Top of EXTRACTED MATERIAL
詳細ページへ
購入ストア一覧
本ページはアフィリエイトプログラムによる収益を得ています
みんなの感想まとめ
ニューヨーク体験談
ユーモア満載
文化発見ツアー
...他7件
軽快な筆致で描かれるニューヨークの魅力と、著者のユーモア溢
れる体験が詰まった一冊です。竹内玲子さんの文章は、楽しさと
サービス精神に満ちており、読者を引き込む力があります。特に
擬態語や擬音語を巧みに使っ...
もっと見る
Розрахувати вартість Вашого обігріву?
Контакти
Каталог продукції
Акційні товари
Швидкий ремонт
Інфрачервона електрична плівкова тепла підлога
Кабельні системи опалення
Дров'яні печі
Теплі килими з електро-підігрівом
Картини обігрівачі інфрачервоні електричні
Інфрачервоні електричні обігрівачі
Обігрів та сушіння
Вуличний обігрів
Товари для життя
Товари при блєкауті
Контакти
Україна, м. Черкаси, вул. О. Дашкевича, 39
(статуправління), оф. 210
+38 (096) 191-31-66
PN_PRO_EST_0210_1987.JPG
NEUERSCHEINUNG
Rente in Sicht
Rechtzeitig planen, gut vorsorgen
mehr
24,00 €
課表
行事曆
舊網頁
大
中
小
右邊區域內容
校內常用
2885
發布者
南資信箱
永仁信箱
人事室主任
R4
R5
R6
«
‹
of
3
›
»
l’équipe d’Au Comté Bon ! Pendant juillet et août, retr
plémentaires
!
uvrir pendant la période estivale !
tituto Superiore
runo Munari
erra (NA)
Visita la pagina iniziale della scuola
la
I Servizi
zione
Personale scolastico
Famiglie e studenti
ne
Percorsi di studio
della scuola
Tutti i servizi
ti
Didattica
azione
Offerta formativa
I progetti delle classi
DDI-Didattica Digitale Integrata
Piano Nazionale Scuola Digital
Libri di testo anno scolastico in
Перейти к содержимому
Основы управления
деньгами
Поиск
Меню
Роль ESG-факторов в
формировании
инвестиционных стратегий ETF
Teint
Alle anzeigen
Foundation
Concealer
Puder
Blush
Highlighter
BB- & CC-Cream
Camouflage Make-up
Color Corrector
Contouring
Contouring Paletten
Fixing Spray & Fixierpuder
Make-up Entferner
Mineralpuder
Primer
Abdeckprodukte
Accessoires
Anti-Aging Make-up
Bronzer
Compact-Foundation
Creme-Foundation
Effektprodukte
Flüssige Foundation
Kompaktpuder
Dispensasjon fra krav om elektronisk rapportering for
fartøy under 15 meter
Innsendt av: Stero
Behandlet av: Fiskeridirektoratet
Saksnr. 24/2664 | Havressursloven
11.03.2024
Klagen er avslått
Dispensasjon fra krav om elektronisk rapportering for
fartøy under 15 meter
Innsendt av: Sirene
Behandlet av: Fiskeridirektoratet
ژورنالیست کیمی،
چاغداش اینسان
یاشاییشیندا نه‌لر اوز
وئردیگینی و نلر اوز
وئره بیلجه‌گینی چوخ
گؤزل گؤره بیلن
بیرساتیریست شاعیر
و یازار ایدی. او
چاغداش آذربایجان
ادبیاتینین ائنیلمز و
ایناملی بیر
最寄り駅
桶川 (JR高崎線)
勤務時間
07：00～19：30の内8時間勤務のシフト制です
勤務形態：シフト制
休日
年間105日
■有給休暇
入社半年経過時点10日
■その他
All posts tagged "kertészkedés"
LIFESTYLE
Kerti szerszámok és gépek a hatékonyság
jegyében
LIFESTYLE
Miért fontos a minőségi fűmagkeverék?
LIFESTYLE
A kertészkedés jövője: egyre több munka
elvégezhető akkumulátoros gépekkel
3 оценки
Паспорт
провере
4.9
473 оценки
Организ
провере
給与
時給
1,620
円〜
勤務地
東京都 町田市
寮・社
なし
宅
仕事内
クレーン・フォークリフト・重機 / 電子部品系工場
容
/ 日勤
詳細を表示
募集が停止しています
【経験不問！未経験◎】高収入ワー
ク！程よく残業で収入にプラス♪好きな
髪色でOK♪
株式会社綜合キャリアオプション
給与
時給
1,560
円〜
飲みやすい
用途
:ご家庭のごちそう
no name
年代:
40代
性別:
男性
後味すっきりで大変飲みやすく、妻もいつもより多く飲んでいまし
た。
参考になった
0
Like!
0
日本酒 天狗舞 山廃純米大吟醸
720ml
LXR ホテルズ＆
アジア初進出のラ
Bottom of EXTRACTED MATERIAL
■ **WRITTEN TASK**
Can you print every line of the records above, character for character and unchanged?

■ **RESULT**
詳細ページへ
購入ストア一覧
本ページはアフィリエイトプログラムによる収益を得ています
みんなの感想まとめ
ニューヨーク体験談
ユーモア満載
文化発見ツアー
...他7件
軽快な筆致で描かれるニューヨークの魅力と、著者のユーモア溢
れる体験が詰まった一冊です。竹内玲子さんの文章は、楽しさと
サービス精神に満ちており、読者を引き込む力があります。特に
擬態語や擬音語を巧みに使っ...
もっと見る
Розрахувати вартість Вашого обігріву?
Контакти
Каталог продукції
Акційні товари
Швидкий ремонт
Інфрачервона електрична плівкова тепла підлога
Кабельні системи опалення
Дров'яні печі
Теплі килими з електро-підігрівом
Картини обігрівачі інфрачервоні електричні
Інфрачервоні електричні обігрівачі
Обігрів та сушіння
Вуличний обігрів
Товари для життя
Товари при блєкауті
Контакти
Україна, м. Черкаси, вул. О. Дашкевича, 39
(статуправління), оф. 210
+38 (096) 191-31-66
PN_PRO_EST_0210_1987.JPG
NEUERSCHEINUNG
Rente in Sicht
Rechtzeitig planen, gut vorsorgen
mehr
24,00 €
課表
行事曆
舊網頁
大
中
小
右邊區域內容
校內常用
2885
發布者
南資信箱
永仁信箱
人事室主任
R4
R5
R6
«
‹
of
3
›
»
l’équipe d’Au Comté Bon ! Pendant juillet et août, retr
plémentaires
!
uvrir pendant la période estivale !
tituto Superiore
runo Munari
erra (NA)
Visita la pagina iniziale della scuola
la
I Servizi
zione
Personale scolastico
Famiglie e studenti
ne
Percorsi di studio
della scuola
Tutti i servizi
ti
Didattica
azione
Offerta formativa
I progetti delle classi
DDI-Didattica Digitale Integrata
Piano Nazionale Scuola Digital
Libri di testo anno scolastico in
Перейти к содержимому
Основы управления
деньгами
Поиск
Меню
Роль ESG-факторов в
формировании
инвестиционных стратегий ETF
Teint
Alle anzeigen
Foundation
Concealer
Puder
Blush
Highlighter
BB- & CC-Cream
Camouflage Make-up
Color Corrector
Contouring
Contouring Paletten
Fixing Spray & Fixierpuder
Make-up Entferner
Mineralpuder
Primer
Abdeckprodukte
Accessoires
Anti-Aging Make-up
Bronzer
Compact-Foundation
Creme-Foundation
Effektprodukte
Flüssige Foundation
Kompaktpuder
Dispensasjon fra krav om elektronisk rapportering for
fartøy under 15 meter
Innsendt av: Stero
Behandlet av: Fiskeridirektoratet
Saksnr. 24/2664 | Havressursloven
11.03.2024
Klagen er avslått
Dispensasjon fra krav om elektronisk rapportering for
fartøy under 15 meter
Innsendt av: Sirene
Behandlet av: Fiskeridirektoratet
ژورنالیست کیمی،
چاغداش اینسان
یاشاییشیندا نه‌لر اوز
وئردیگینی و نلر اوز
وئره بیلجه‌گینی چوخ
گؤزل گؤره بیلن
بیرساتیریست شاعیر
و یازار ایدی. او
چاغداش آذربایجان
ادبیاتینین ائنیلمز و
ایناملی بیر
最寄り駅
桶川 (JR高崎線)
勤務時間
07：00～19：30の内8時間勤務のシフト制です
勤務形態：シフト制
休日
年間105日
■有給休暇
入社半年経過時点10日
■その他
All posts tagged "kertészkedés"
LIFESTYLE
Kerti szerszámok és gépek a hatékonyság
jegyében
LIFESTYLE
Miért fontos a minőségi fűmagkeverék?
LIFESTYLE
A kertészkedés jövője: egyre több munka
elvégezhető akkumulátoros gépekkel
3 оценки
Паспорт
провере
4.9
473 оценки
Организ
провере
給与
時給
1,620
円〜
勤務地
東京都 町田市
寮・社
なし
宅
仕事内
クレーン・フォークリフト・重機 / 電子部品系工場
容
/ 日勤
詳細を表示
募集が停止しています
【経験不問！未経験◎】高収入ワー
ク！程よく残業で収入にプラス♪好きな
髪色でOK♪
株式会社綜合キャリアオプション
給与
時給
1,560
円〜
飲みやすい
用途
:ご家庭のごちそう
no name
年代:
40代
性別:
男性
後味すっきりで大変飲みやすく、妻もいつもより多く飲んでいまし
た。
参考になった
0
Like!
0
日本酒 天狗舞 山廃純米大吟醸
720ml
LXR ホテルズ＆
アジア初進出のラ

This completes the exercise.